::: Excerpt

|Buffs' upset of No. 3 Oklahoma a signature moment for new regime|
|Written by Admin|
|Sunday, 30 September 2007 10:40|
By knocking off third-ranked Oklahoma 27-24 Saturday, the Buffaloes gave college football fans something else to admire about Hawkins' program other than his offseason eruption. It came in response to an anonymous letter from a parent complaining about players having just two weeks off before summer conditioning.
In Hawkins' first year in Boulder, the Buffs stumbled through a 2-10 season that began with a shocking loss to lower-level Montana State and included several close calls, most notably a last-minute 14-13 loss at No. 9 Georgia that Hawkins lamented would have meant the world to his upstart Buffaloes had they held on for the upset.
Now, he has that big win to build upon.
``That's our expectation for this program, to be a national championship-level program, to compete with the best programs in the country and that means beating those programs,'' Hawkins said. ``You can't just keep coming close all the time. You have to be able to seal the deal.''
Junior defensive tackle George Hypolite said this year's team was tired of hearing about the 1990 national championship squad or the 2001 Big 12 championship run.

::::::

▶ **Set tasks**
1. According to the article on Colorado's upset of Oklahoma, what was the final score of the game?
2. Pick up the article on Colorado's win over Oklahoma after its last sentence and carry it on.
The entries after this article are separate material.

::: Information shown

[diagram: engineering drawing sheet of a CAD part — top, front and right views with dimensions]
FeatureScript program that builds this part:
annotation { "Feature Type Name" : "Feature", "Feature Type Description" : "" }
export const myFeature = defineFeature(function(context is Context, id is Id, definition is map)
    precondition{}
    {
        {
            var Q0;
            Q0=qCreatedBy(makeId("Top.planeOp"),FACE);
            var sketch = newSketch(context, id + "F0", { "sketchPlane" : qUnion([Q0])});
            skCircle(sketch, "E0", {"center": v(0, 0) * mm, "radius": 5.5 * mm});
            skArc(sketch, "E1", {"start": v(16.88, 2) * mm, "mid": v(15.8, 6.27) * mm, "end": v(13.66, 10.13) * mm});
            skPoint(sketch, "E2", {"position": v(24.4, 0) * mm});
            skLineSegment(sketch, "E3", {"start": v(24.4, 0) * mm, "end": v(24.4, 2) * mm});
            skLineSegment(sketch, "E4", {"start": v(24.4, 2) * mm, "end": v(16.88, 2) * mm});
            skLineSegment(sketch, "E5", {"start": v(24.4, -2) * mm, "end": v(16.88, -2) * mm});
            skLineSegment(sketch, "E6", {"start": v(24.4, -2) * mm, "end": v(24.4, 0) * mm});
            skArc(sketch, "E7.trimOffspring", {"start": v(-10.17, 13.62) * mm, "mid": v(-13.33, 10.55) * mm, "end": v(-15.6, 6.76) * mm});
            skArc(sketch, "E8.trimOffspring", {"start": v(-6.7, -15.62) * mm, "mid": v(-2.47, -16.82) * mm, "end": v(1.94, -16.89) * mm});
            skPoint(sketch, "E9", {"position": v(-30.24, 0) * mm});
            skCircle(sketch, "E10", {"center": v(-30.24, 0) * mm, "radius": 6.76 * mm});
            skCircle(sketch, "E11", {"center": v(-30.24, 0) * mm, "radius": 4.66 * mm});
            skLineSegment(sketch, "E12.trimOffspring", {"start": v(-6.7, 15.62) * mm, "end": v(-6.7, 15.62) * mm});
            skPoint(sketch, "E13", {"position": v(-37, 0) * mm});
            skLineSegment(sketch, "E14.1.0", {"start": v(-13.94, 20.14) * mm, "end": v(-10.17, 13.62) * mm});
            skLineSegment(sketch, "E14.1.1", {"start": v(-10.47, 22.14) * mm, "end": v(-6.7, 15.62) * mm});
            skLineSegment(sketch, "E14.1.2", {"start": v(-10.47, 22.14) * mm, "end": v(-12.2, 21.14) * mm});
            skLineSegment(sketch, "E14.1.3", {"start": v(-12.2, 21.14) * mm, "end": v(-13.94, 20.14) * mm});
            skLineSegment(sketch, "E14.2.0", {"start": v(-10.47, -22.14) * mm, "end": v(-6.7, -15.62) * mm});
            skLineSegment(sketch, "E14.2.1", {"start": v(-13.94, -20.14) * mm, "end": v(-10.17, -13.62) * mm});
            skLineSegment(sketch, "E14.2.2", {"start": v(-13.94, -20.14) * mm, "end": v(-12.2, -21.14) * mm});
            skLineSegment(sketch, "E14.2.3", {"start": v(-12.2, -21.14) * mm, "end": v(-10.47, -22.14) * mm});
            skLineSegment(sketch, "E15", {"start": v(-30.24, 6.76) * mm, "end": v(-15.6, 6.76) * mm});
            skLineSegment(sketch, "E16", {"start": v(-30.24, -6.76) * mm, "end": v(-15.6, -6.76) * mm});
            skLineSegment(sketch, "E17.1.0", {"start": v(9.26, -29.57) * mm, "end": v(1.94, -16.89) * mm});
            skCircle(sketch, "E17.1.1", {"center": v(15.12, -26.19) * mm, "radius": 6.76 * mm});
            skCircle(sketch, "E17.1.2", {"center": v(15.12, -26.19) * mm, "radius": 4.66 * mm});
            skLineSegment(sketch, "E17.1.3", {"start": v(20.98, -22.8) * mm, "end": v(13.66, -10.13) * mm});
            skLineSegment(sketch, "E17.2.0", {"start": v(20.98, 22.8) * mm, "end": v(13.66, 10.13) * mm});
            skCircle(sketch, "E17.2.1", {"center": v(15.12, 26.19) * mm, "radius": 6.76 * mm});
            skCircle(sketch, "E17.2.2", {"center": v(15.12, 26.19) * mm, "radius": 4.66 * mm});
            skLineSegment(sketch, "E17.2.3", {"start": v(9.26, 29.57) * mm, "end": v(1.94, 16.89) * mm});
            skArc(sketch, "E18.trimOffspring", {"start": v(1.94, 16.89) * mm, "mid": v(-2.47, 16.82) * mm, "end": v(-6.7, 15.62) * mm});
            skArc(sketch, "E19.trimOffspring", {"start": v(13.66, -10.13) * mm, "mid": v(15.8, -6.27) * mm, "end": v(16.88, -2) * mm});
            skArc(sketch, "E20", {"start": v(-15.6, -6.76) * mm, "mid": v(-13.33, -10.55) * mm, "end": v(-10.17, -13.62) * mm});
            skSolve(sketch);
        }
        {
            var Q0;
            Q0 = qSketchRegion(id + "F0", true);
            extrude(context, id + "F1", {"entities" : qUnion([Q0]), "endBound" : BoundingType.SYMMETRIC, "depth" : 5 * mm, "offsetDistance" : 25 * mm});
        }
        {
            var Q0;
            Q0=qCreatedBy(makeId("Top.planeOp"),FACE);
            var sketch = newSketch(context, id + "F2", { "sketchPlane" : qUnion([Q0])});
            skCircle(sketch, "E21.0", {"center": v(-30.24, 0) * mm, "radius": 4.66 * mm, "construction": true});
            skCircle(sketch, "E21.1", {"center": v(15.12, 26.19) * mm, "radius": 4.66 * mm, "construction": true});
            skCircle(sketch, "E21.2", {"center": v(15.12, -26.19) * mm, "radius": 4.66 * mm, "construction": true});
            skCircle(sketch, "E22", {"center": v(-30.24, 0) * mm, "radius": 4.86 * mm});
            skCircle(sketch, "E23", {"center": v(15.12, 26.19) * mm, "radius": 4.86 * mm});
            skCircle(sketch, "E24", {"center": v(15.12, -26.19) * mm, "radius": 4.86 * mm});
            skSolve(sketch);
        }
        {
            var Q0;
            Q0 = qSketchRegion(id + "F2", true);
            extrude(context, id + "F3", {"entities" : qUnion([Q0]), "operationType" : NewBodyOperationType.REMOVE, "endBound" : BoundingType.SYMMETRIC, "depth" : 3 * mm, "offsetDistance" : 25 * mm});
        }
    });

::::::

▶ **Responses per task**
1. 27-24.

2.
``I go watch film at 7:30 every morning and every day I was in there I was not alone. Everybody was doing what they needed to do to be ready,'' Hypolite said. ``No disrespect to any of the other teams that have played here, but I really feel like it was our time to get our big win.
``We've played good games before, but this is the first time we have really kicked the door down.''
Hawkins took over a troubled program last year, replacing Gary Barnett, who found himself at the center of a sordid recruiting scandal. An investigation concluded that drugs, alcohol and sex were used to entice recruits to the Boulder campus.
No charges were filed, but Barnett got into further trouble when he used derogatory terms in talking about kicker Katie Hnida, who came out with allegations that she was raped by a teammate in 2000. Barnett was suspended by the school in the spring of 2004 and had restrictions placed on his recruiting.
When Barnett returned from his suspension, he still had his job, but the president, chancellor and athletic director were soon all gone. When the Buffs started 7-2 in 2005, it appeared Barnett was rolling toward a contract extension.
Then came losses to Iowa State, Nebraska and Texas by a combined 130-22, including a 70-3 demolition at the hands of the Longhorns in the Big 12 title game, and Barnett was gone, too, albeit with a $3 million buyout.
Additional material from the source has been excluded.